After finding firm purchase for his feet, Deacon leaned his shoulder into the rear of the buggy. Shouting “Go,” he levered his weight against the conveyance, hearing the slap of reins and Garnet’s demand of “Get up there!”

His feet slipped and he dug in deeper, pushing steadily until the buggy rocked forward, then broke the muddy suction to roll rapidly ahead. Off balance, Deacon plunged headlong into the muck. Cold ooze filled his mouth and nose, choking off his curse. By the time he skidded and scrambled to his feet, Garnet had the buggy free.

“Are you all right?”

“Fine,” he spat out along with a mouthful of grit. He was wiping his face on his sleeve when he picked up on a faint sound, one sweet enough to offset his cold misery.

A child’s voice.

“Mama!”

Chapter 21

I
t was with tremendous pleasure that Deacon lifted one shivering boy up to his weeping mother. William was wet and cold, but otherwise seemed no worse for wear, but Garnet needed further assurances as she clutched him to her.

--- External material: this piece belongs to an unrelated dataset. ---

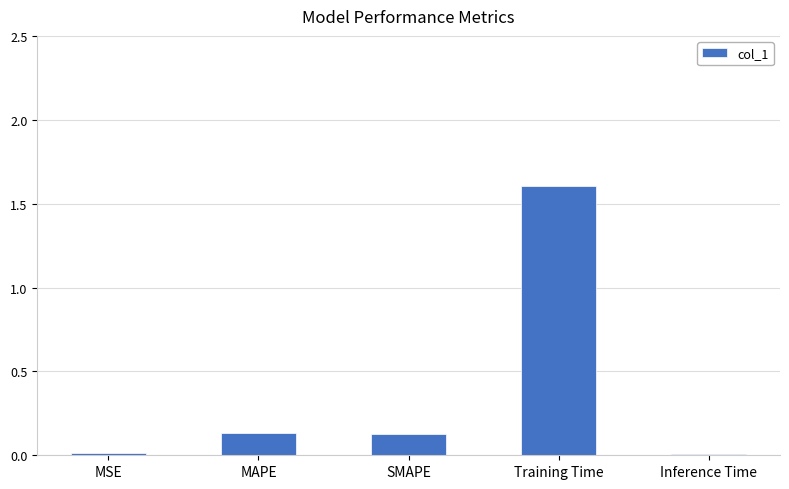

True or false: the data shows 1.6 at Training Time.

True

“Are you all right, darling?”

“I’m sorry, Mama. It got dark so fast and it started raining and it was too far to go back and I was too tired to go on, so I found that big old tree over there to sit under and figured I’d wait for you to come get me.”

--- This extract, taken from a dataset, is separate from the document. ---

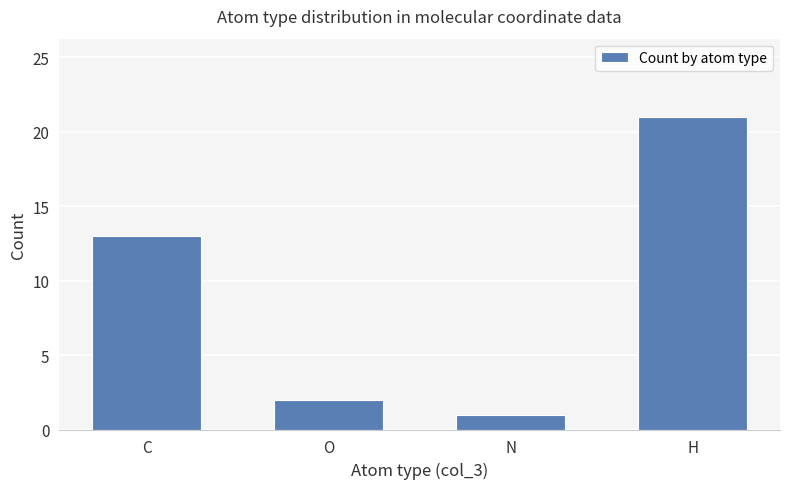

The value at C is 21. True or false?

False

Clever boy. She squeezed him until he squirmed. Smart boy, like his father.

“Let’s get him home and into some dry clothes.”

She nodded. Home, with Deacon and her son. She embraced the idea, too weary to deny herself the simple joy of it. With William tucked against her side, she drove the rest of the way without incident. She saw the lights of the Manor ahead, a beacon in her storm of worries
and doubts, a safe haven for her family. And for the first time, she felt its welcome.

“I’ll take him.”

She passed William into Deacon’s uplifted hands and the reins to one of the stableboys. With the sleepy boy enfolded in one arm, Deacon helped her down, then secured the other about her waist. She leaned into him, exhausted from the gamut of emotions, needing his strength just to get her to the door, where they were met by an alarmed Hannah.

“What happened?”

“Mama, see a hot bath is drawn for Mrs. Prior and get her settled in.”

Garnet was quick to protest his order. “No, I have to see to my son.”

“You see to yourself before you fall ill. I can take care of Will.” His tone brooked no further argument. It was the voice of the master of the house. She might have resisted his command if not for the tender way he held her child tucked under his chin. Her objections melting away, she gave an assenting nod. Obediently she followed Hannah up the stairs, too tired to examine the complexities of her mood, too vulnerable to Hannah’s motherly concern not to place herself completely in her care.